» **Problem to work on**
Copy the lines beginning with the one containing "country: Philippines" and continuing to the end of the records. Omit the pictures from your answer.

[Stored data entries]
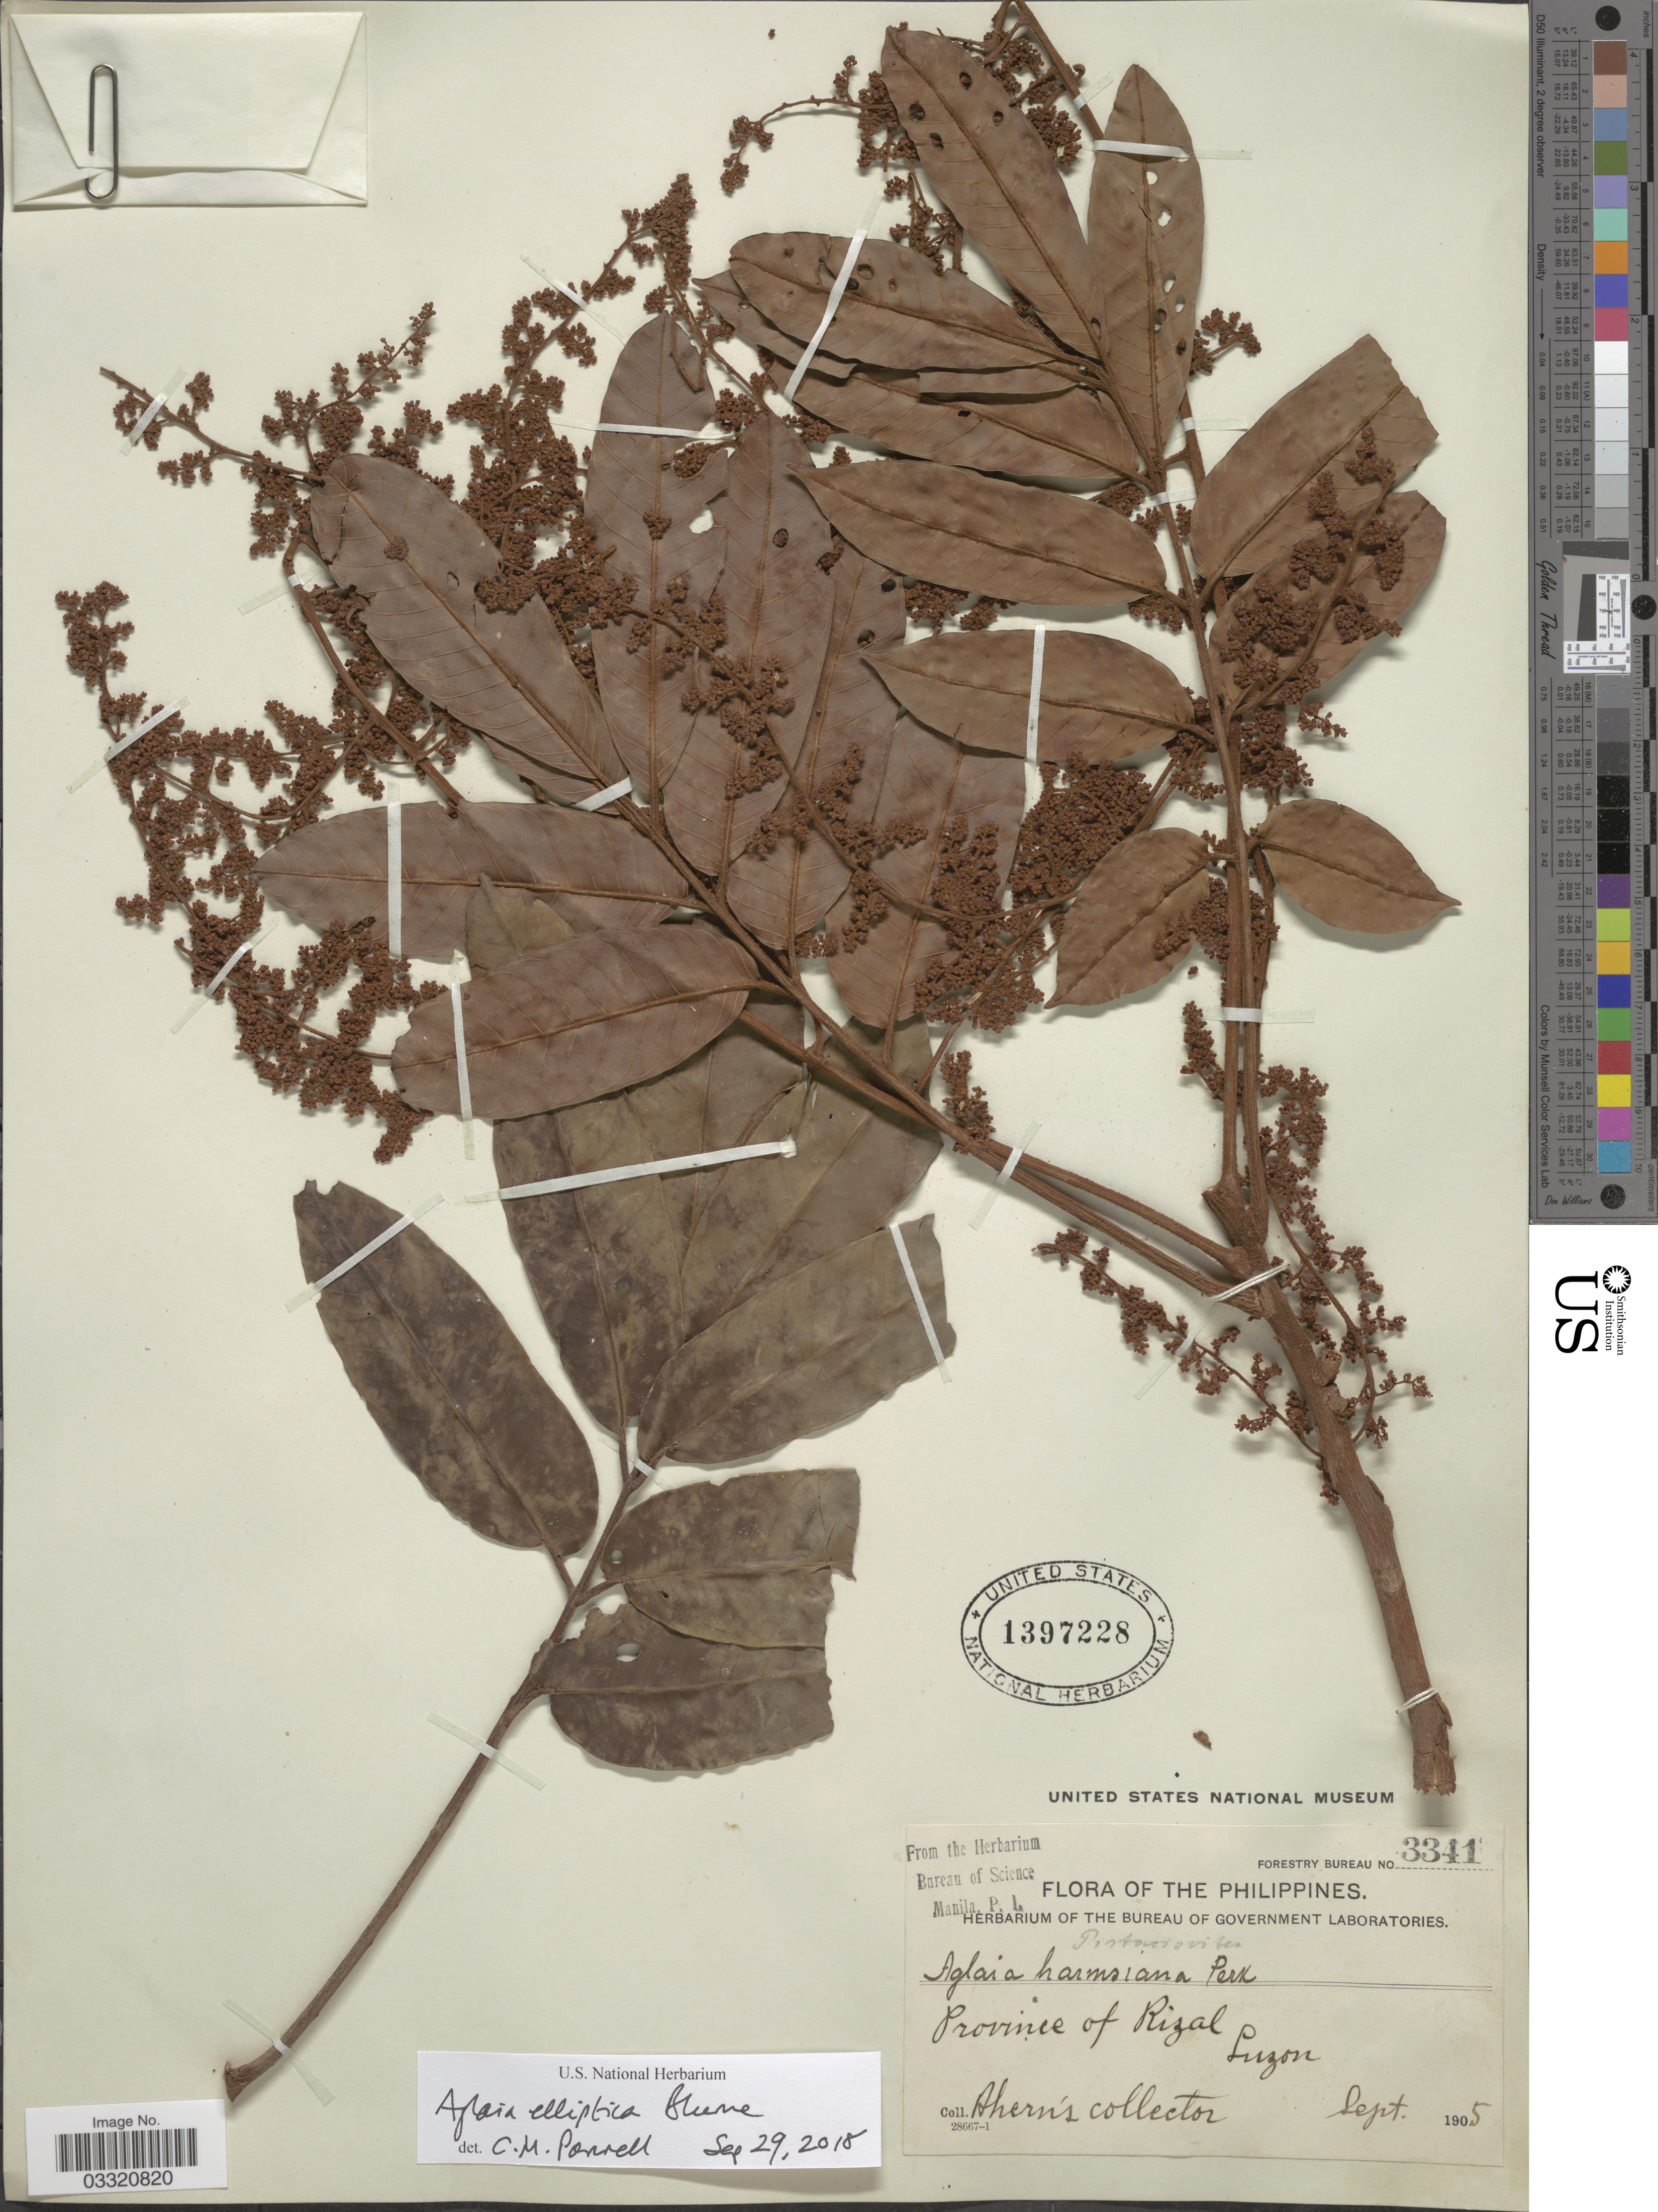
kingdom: Plantae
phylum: Tracheophyta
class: Magnoliopsida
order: Sapindales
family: Meliaceae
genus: Aglaia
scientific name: Aglaia elliptica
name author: Blume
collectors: Ahern's collector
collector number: Forestry Bureau 3341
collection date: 1905-09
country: Philippines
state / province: Calabarzon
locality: Province of Rizal, Luzon.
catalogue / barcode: US 1397228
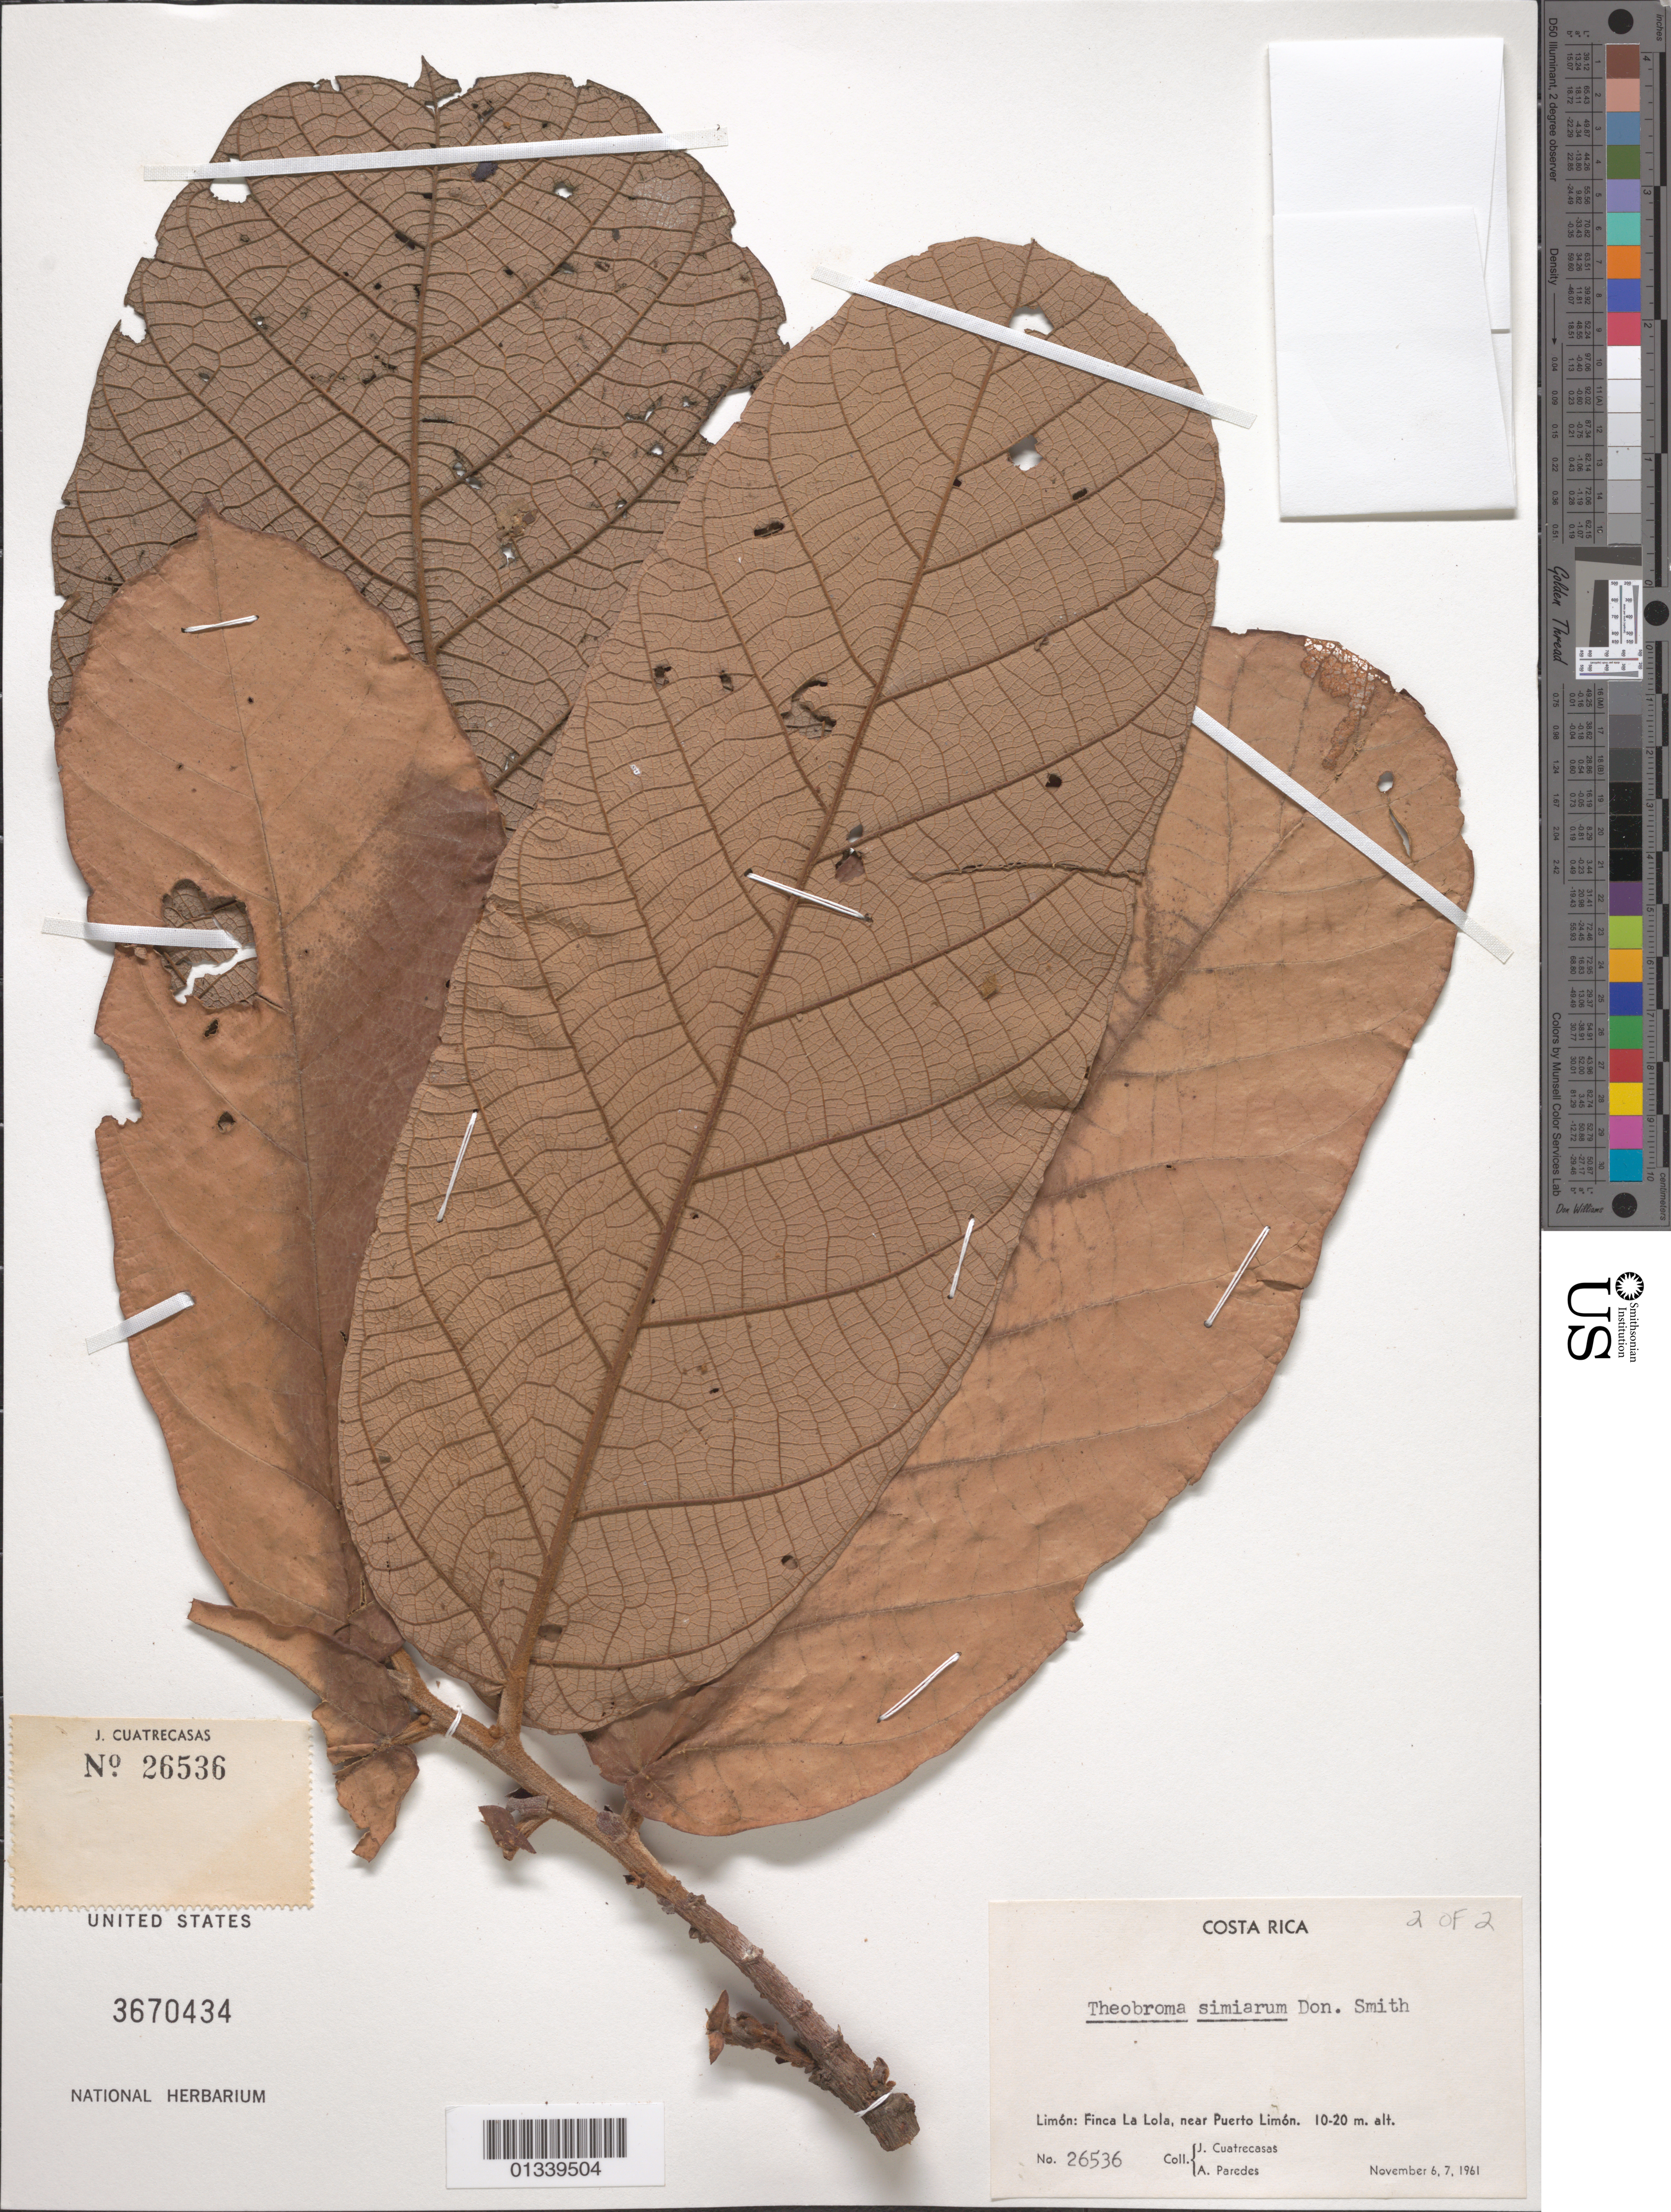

» **Response to this exercise**
country: Philippines
state / province: Calabarzon
locality: Province of Rizal, Luzon.
catalogue / barcode: US 1397228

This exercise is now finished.